Госпожа Вивер выяснила все, что хотела, и поднялась, собираясь уходить, однако, как видно, она еще не наговорилась, а потому завела разговор о трудном путешествии, добрых попутчиках и о нагонявших их по дороге паломниках.

— Там, — сказала она, указывая на видневшуюся за изгородью стену странноприимного дома, — не одному Руну потребуется твоя помощь. Несколько дней назад мы повстречались с двумя молодыми людьми и дальше добирались вместе, потому как шли они так же медленно, как и мы. И вот ведь какое дело: один из этих парней вполне бодр и здоров, но не мог обогнать своего приятеля, а тот, бедолага, отшагал босиком, почитай, еще больше миль, чем мой Рун на костылях. А уж ноги-то разбил — глянешь, и жалость берет. Нет бы ему хоть тряпицами обвязать. Но куда там — ни в какую! Я, говорит, принес обет пройти босым весь путь паломничества. И, мало того, на шее у него висит здоровенный железный крест, такой тяжелый, что и шею, и грудь бедняге натерло до крови, но он и его никогда не снимает, потому что это тоже часть данного обета. Я-то, грешным делом, никак в толк не возьму, зачем приличному с виду юноше эдак себя мучить, но сам знаешь, брат, люди порой и не такое способны учудить. Небось этот парень рассчитывает таким образом заслужить себе великую милость. Ну а пока он здесь, в обители, ты мог бы дать ему какую-нибудь мазь для ног — уж это-то, наверное, обет не запрещает. Может, послать его к тебе, а? Дружок-то его, Мэтью, выручил мою девочку, когда какие-то сумасбродные всадники, что неслись по дороге сломя голову, чуть не сшибли в канаву, а потом всю дорогу тащил ее узлы, а она была здорово нагружена, потому как я помогала идти Руну.

По правде говоря, брат, сдается мне, этому малому приглянулась наша Мелангель: уж больно он был внимателен к ней, пока мы шли вместе.
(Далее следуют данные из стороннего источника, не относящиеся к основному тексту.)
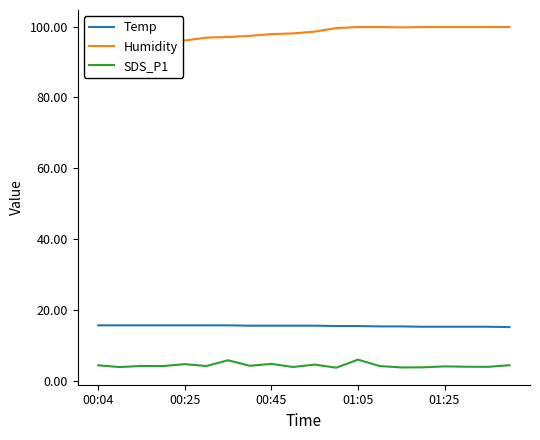

True or false: SDS_P1 and Humidity intersect in this chart.

False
Пожалуй, что не меньше, чем к своему другу, хотя, надо признать, от того все же не отходил ни на шаг. Обет есть обет — тут уж ничего не попишешь, и, ежели кому втемяшилось истерзать себя по доброй воле, разве другой может ему помешать? Этот Мэтью — верный друг и надежный спутник и приятеля своего никогда не покидает.

Мистрисс Вивер уже ступила за порог и вдохнула пьянящий аромат напоенных солнцем трав, но тут обернулась и добавила:

— Там, в странноприимном доме, разный люд собрался: иные называют себя паломниками и корчат из себя святош, но я бы им нипочем не доверилась — от таких лучше держаться подальше. Правда, мошенники куда угодно пролезут, хоть в святую обитель.